TASK LIST —
#1 In the watchdog thread below, what did the poster of the second code snippet have to disable to get it working?
#2 From the watchdog thread below, extract the part starting with "watchdogclient := WatchdogServiceClient" and going on through "do you get?".

PASSAGE —
⁂

This code works for me:
Copy code
import watchdog
import watchdog.provider

main:
  provider.main
  print "installed"

  client := watchdog.WatchdogServiceClient
  client.open
  dog := client.create "foo"
  dog.start --s=60
  print "started"
  dog.feed
  dog.stop
  print "stopped"
  dog.close
i
this is the client part - I think the provider install does not work already
f
This has the provider install in it.
(
provider.main
does an
install
)
i
ah ok
Copy code
dogprovider.main
  logger.debug "Watchdog provider installed"

  watchdogclient := WatchdogServiceClient
  watchdogclient.open
  dog := watchdogclient.create "mqtt-dog"
  dog.start --s=60
  logger.debug "Watchdog started"
  dog.feed
  dog.stop
  dog.close
this is working for me now - but I had to disable the clients in the other containers
if I try to open the watchdog service connection with the client in one of the other containers it crashes
f
interesting. Let me try that. Clearly I didn't test it enough... 😦
For me things are working now. I'm installing the provider in one container. Then use the clients in other containers to get their dogs.
What kind of crashes do you get?

⁂

ENTRIES SHOWN —
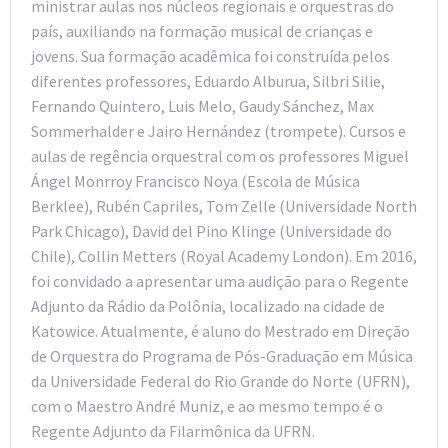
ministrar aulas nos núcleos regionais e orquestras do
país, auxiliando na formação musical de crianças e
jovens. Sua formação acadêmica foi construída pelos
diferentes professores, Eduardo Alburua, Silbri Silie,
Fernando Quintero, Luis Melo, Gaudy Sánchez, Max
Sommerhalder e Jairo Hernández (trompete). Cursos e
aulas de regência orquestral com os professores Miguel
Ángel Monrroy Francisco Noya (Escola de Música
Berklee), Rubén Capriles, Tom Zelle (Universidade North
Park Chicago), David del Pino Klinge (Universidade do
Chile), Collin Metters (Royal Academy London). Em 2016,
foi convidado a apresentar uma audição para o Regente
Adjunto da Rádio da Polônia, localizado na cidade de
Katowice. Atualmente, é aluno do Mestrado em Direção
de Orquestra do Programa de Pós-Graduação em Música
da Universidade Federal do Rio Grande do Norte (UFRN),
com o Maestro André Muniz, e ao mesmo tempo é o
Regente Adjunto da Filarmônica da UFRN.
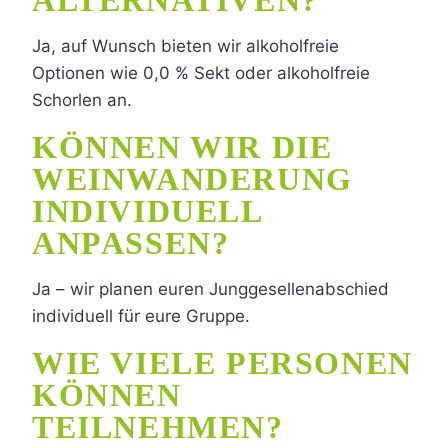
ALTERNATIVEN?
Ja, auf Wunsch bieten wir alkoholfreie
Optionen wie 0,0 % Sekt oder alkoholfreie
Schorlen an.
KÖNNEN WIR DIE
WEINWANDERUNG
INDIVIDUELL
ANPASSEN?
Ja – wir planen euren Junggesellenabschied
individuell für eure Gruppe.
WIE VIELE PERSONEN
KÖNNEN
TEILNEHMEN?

⁂

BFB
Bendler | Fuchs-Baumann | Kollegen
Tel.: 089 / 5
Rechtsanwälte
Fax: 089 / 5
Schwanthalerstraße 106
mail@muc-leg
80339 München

⁂

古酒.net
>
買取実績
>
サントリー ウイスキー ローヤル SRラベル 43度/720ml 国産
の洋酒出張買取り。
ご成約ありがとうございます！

⁂

RESPONSES —
#1 The clients in the other containers.

#2
watchdogclient := WatchdogServiceClient
  watchdogclient.open
  dog := watchdogclient.create "mqtt-dog"
  dog.start --s=60
  logger.debug "Watchdog started"
  dog.feed
  dog.stop
  dog.close
this is working for me now - but I had to disable the clients in the other containers
if I try to open the watchdog service connection with the client in one of the other containers it crashes
f
interesting. Let me try that. Clearly I didn't test it enough... 😦
For me things are working now. I'm installing the provider in one container. Then use the clients in other containers to get their dogs.
What kind of crashes do you get?